(Texto fornecido):

>>

Em uma conversa telefônica com o chefe do 2.º Exército, de São Paulo, seu amigo pessoal e ex-ministro general Amaury Kruel, Jango pediu ajuda. Kruel era igualmente um fervoroso anticomunista e, para não aderir ao movimento em curso, exigiu a dissolução do CGT e da UNE, a prisão de seus dirigentes e a demissão do ministério de Jango. O presidente recusou a oferta. Kruel foi convencido por Médici, no dia seguinte, a se juntar ao movimento.
Em frente ao Teatro Nacional, em Brasília, havia um rumor de que Darcy Ribeiro e o general Fico apareceriam e distribuiriam armas para a população resistir. As armas nunca chegaram, mas cerca de 10 mil pessoas se amontoaram para esperá-las. Jango volta à recém-inaugurada capital para se reunir com comandos militares que acreditava lhe serem fiéis. Quando soube que o Congresso Nacional já deixara tudo pronto para tirá-lo da Presidência, decidiu rumar para seu Estado natal, onde acreditava que poderia manter o governo intacto. Jango partiu no avião da Presidência tendo apoio declarado do comandante do 3.º Exército, o general Ladário Telles, e de Brizola, que, não mais governador, garantia que haveria resistência, como ocorrera em 1961 na vitoriosa Campanha da Legalidade. Sua partida foi apoiada por todos os seus seguidores.
Por telefone, deputados e senadores foram convocados para reunião conjunta das casas congressuais por ordem do presidente do Senado, Auro de Moura Andrade. Na madrugada do dia 2 de abril, o Congresso mostrava a tensão e o racha do Brasil: medo, xingamentos, cusparadas, ameaças, parlamentares armados com revólveres na cintura. Bocayuva Cunha anunciou que o governador do Rio de Janeiro fora preso por oficiais da Marinha. Houve tumulto no plenário e a sessão foi suspensa.

<<

(Dados):
>>

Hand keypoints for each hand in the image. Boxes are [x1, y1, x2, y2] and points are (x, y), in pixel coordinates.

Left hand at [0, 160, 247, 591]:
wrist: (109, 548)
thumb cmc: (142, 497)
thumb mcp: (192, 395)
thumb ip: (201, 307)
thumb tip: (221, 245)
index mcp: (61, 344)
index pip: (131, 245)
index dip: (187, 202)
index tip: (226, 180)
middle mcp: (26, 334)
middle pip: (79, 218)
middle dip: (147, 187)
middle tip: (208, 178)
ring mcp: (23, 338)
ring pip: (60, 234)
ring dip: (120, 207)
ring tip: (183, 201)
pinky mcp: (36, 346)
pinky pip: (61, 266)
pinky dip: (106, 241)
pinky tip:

<<

(O que fazer):
1. Traduza para o inglês esta frase do texto sobre Jango: "Houve tumulto no plenário e a sessão foi suspensa."
2. Dê continuidade ao texto sobre Jango, começando logo depois da última frase.

(Respostas por tarefa):
1. There was an uproar on the floor and the session was suspended.

2.
Ainda não ecoavam dois fatos mais concretos: Miguel Arraes, governador de Pernambuco, e Seixas Dória, governador de Sergipe, haviam sido depostos e presos como traidores da Nação. Retomada a sessão, Moura Andrade anunciou que a ida de Jango ao Rio Grande deixara a Nação acéfala e era dever do Congresso escolher novo presidente. Houve vaias e aplausos. Darcy Ribeiro leu mensagem de Jango explicando o deslocamento. Foi ignorado. A Presidência foi declarada vaga e, não sem muita confusão, o presidente da Câmara, Ranieri Mazzilli, foi empossado como interino. Tancredo gritou: “Canalha, canalha, canalha”. A seguir, um pequeno grupo foi ao Planalto dar posse a Mazzilli.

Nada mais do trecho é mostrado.